_Reading text_.
--------------------

It should be noted that the tissues affected in CHARGE syndrome, such as missing ear lobes, deafness, broad forehead, reduced dysmorphic jaw, and hypopigmentation in some patients, are mainly derived from the neural crest cell (NCC) lineage. NCC is a group of transient cells in vertebrates, which migrates out from the neural tube and then gives rise to diverse cell lineages and contributes to different tissues, including the craniofacial skeleton, cartilage, ear, cells in the great vessels, and the septum of the heart in humans (Huang and Saint-Jeannet, 2004; Achilleos and Trainor, 2012). Thus, NCCs may be one major cell type that contributes to concomitant craniofacial and congenital cardiac defects, which are present in patients with CHARGE and other genetic syndromes and can also occur in non-syndromic patients with cleft and heart defects (Munabi et al., 2022). Consistent with this notion, in situ hybridization data showed that chd7 is expressed in rhombomeres, from which some NCCs are derived, at 24 days post fertilization (dpf) and in the developing pharynx at 48 to 96 hpf (Liu et al., 2018).

--------------------

_Recorded data_.
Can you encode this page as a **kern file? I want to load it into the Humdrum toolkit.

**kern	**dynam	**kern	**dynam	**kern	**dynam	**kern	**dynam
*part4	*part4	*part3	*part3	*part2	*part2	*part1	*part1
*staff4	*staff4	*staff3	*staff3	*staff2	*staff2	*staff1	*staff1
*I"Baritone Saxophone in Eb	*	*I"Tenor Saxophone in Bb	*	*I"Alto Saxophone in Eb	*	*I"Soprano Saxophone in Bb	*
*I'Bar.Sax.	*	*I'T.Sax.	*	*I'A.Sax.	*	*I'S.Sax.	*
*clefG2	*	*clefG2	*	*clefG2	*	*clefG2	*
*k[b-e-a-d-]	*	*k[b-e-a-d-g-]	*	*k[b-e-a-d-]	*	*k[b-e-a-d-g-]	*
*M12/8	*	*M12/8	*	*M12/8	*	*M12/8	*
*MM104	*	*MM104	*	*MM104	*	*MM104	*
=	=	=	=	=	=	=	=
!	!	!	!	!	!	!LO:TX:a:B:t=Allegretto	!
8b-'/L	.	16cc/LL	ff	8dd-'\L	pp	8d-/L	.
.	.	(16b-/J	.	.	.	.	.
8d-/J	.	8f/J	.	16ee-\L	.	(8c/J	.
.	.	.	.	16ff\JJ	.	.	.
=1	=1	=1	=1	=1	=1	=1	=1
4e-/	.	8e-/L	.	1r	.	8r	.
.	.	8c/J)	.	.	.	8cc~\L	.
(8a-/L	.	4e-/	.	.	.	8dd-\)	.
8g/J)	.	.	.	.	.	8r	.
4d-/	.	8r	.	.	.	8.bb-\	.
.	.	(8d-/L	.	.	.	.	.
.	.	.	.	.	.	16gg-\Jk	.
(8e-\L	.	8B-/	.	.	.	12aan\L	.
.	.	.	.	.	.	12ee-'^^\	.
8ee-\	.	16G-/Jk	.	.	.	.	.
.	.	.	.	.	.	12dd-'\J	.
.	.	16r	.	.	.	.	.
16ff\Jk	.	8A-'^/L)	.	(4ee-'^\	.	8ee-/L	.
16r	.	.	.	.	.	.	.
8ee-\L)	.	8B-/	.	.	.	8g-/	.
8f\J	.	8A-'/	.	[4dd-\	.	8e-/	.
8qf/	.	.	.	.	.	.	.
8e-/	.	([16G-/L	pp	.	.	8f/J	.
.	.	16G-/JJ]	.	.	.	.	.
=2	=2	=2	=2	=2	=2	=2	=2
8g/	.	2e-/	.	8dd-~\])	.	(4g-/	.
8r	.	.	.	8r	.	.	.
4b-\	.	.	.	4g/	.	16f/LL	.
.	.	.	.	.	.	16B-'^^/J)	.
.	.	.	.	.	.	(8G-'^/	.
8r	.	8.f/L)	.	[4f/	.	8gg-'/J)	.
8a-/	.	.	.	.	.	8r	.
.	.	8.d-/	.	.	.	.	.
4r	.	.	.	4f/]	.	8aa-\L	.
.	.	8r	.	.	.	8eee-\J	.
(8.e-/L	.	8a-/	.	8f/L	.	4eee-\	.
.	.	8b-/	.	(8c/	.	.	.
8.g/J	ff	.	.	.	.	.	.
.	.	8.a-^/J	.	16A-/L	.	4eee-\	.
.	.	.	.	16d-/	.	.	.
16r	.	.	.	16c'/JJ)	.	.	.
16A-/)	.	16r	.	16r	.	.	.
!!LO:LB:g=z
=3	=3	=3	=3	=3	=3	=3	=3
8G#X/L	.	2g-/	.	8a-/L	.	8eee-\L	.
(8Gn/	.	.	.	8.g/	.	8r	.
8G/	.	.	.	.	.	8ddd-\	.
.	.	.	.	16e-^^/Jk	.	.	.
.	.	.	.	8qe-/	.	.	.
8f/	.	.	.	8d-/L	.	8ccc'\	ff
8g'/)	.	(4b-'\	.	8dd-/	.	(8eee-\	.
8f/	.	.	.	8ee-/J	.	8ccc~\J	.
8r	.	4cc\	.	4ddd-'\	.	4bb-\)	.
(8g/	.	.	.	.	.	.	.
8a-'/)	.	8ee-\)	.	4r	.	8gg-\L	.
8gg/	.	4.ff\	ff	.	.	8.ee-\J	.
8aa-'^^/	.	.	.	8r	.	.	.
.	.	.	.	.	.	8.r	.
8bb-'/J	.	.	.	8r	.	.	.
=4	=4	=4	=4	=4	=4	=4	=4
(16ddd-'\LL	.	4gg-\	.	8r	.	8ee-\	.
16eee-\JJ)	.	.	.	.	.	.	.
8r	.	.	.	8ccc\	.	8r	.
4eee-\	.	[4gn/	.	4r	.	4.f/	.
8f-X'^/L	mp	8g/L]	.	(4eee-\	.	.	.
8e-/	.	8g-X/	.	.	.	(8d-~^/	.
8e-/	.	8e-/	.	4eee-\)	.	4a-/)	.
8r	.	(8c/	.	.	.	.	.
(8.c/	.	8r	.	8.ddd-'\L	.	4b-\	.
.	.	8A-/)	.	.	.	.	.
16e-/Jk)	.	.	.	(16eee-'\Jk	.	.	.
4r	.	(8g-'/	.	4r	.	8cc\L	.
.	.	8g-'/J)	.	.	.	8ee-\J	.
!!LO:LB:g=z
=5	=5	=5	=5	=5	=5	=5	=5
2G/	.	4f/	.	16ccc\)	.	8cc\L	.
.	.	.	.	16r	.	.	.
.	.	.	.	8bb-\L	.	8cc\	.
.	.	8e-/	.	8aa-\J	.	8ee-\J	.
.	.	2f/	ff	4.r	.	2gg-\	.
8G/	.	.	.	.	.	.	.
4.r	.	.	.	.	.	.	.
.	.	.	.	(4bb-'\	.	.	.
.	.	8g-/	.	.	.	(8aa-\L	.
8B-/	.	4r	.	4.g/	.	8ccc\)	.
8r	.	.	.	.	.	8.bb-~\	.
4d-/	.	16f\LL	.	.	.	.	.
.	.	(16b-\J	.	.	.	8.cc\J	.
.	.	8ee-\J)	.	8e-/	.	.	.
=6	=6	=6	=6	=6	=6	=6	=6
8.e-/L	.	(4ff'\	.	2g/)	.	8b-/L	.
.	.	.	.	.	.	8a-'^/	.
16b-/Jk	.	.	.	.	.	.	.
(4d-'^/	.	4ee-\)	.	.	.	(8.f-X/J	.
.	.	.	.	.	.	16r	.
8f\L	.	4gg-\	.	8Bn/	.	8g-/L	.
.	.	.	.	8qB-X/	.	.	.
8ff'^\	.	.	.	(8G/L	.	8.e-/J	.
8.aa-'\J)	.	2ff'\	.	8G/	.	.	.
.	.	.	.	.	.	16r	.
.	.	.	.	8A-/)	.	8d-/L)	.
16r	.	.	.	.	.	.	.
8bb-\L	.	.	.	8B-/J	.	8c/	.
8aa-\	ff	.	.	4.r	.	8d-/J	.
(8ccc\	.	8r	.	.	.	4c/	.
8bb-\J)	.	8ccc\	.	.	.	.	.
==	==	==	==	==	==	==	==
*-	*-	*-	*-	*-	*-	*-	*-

--------------------

_Check your understanding_.
A) According to the CHARGE syndrome text, from what structure do neural crest cells migrate out?
B) List every tissue in humans that the CHARGE syndrome text says neural crest cells contribute to.
C) Pick up the CHARGE syndrome text after its final sentence and keep writing.

_Answers by task_.
A) The neural tube.

B) The craniofacial skeleton, cartilage, ear, cells in the great vessels, and the septum of the heart.

C)
NCCs migrate to seven pharyngeal arches (PAs) in zebrafish. The first one contributes to the craniofacial cartilage including the Meckel’s cartilage and part of the palatoquadrate; the second PA forms the dorsal hyosymplectics, the ventral ceratohyals, and the interhyal cartilage; and the 3–7 PAs produce pairs of ventrolateral ceratobranchial cartilages. Specifically, the seventh PA contributes to the fifth ceratobranchial cartilage that forms several ossified pharyngeal teeth (Frisdal and Trainor, 2014; Mork and Crump, 2015). In mammals, PAs 3, 4, and 6 contribute to the formation of aortic arch arteries (AAs) and then remodel into the great vessels–the aortic arch, pulmonary arteries, and carotid arteries (Vincent and Buckingham, 2010). There are only five pairs of AAs in mammals since the sixth pair is never fully formed (Bamforth et al., 2013). However, in zebrafish, all six pairs of AAs that branch out from the ventral aorta (VA) are completely formed. The initial AA formation and patterning in zebrafish are very similar to those in mammals, but the later complex remodeling into the aorta and pulmonary artery does not happen; and AAs 3–6 carry blood to the gills instead (Anderson et al., 2008). Nonetheless, zebrafish is still an excellent model to study the initial formation of AAs and the great vessels (Nagelberg et al., 2015).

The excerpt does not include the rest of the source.